> PASSAGE FOR REVIEW:
++++++++++
State prisons chief quits
In the wake of the murder of two prison guards this year, Frank Sizer, the commissioner of the Maryland division of correction, has resigned. Nicole Fuller of the Sun suggests that the abruptness of the resignation may be tied to Gov. Bob Ehrlich's reelection hopes:Sizer had come to be regarded as a political liability for Gov. Robert L. Ehrlich Jr. Republican legislators from Western Maryland, where several state prisons are located, called publicly for Sizer's ouster after a correctional officer was killed in January while guarding an inmate at a hospital in Hagerstown. The clamor for Sizer's removal grew after a second correction officer was stabbed to death in July.
Some correctional officers from Ehrlich political strongholds in Western Maryland and the Eastern Shore had said that they would not vote to re-elect him unless he makes top-level changes in prison administration.
Later in the article, the head of a prison guards' union is quoted as saying that Public Safety Secretary Mary Ann Saar was looking for a fall guy, not just for the two guards' deaths, but also increasing violence among inmates, and Sizer fit the bill.
The problems facing Maryland prisons, however, are more fundamental. Simply put, there are too many inmates, not enough guards, and outdated facilities -- the House of Correction in Jessup, where the second guard was killed, dates back to 1878! Jordan Barab has more.
UPDATE: The current incentives for becoming a prison guard are also inadequate, as the Sun points out (Obselete link: Google maryland+prison+staffing for the cache). And this doesn't even get into the problems of filling prisons with minor drug offenders and the lack of a coherent policy on the very purpose of imprisonment. Are we punishing people, or trying to reform them? If the latter, we're surely not doing a very good job.
++++++++++
> DATA RECORDS:
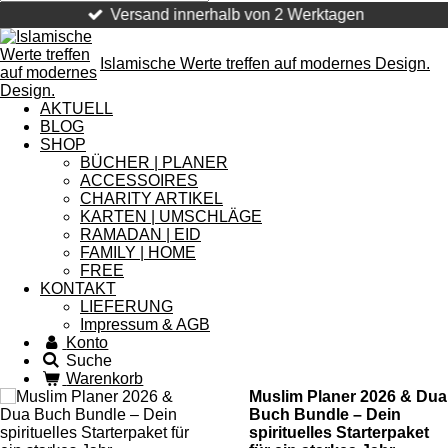
Versand innerhalb von 2 Werktagen
Islamische Werte treffen auf modernes Design.
AKTUELL
BLOG
SHOP
BÜCHER | PLANER
ACCESSOIRES
CHARITY ARTIKEL
KARTEN | UMSCHLÄGE
RAMADAN | EID
FAMILY | HOME
FREE
KONTAKT
LIEFERUNG
Impressum & AGB
Konto
Suche
Warenkorb
Muslim Planer 2026 & Dua
Buch Bundle – Dein
spirituelles Starterpaket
++++++++++
> TASK 1:
Do these statements agree with the Maryland prisons post? Answer yes or no for each, and quote the words from the post that decide it.
(a) Frank Sizer was the commissioner of the Maryland division of correction.
(b) The second correction officer was killed in January.
(c) The House of Correction in Jessup dates back to 1878.
> TASK 2: According to the Maryland prisons post, what was the correctional officer doing when he was killed in January?
> TASK 3: Rewrite a passage from the Maryland prisons post with "outdated" replaced by "aging". Begin at the words "The problems facing" and stop after "Barab has more.".
The data above isn't needed for any of this.

> TASK RESPONSE 1:
(a) Yes: "Frank Sizer, the commissioner of the Maryland division of correction, has resigned"
(b) No: "a second correction officer was stabbed to death in July"
(c) Yes: "the House of Correction in Jessup, where the second guard was killed, dates back to 1878!"

> TASK RESPONSE 2: He was guarding an inmate at a hospital in Hagerstown.

> TASK RESPONSE 3:
The problems facing Maryland prisons, however, are more fundamental. Simply put, there are too many inmates, not enough guards, and aging facilities -- the House of Correction in Jessup, where the second guard was killed, dates back to 1878! Jordan Barab has more.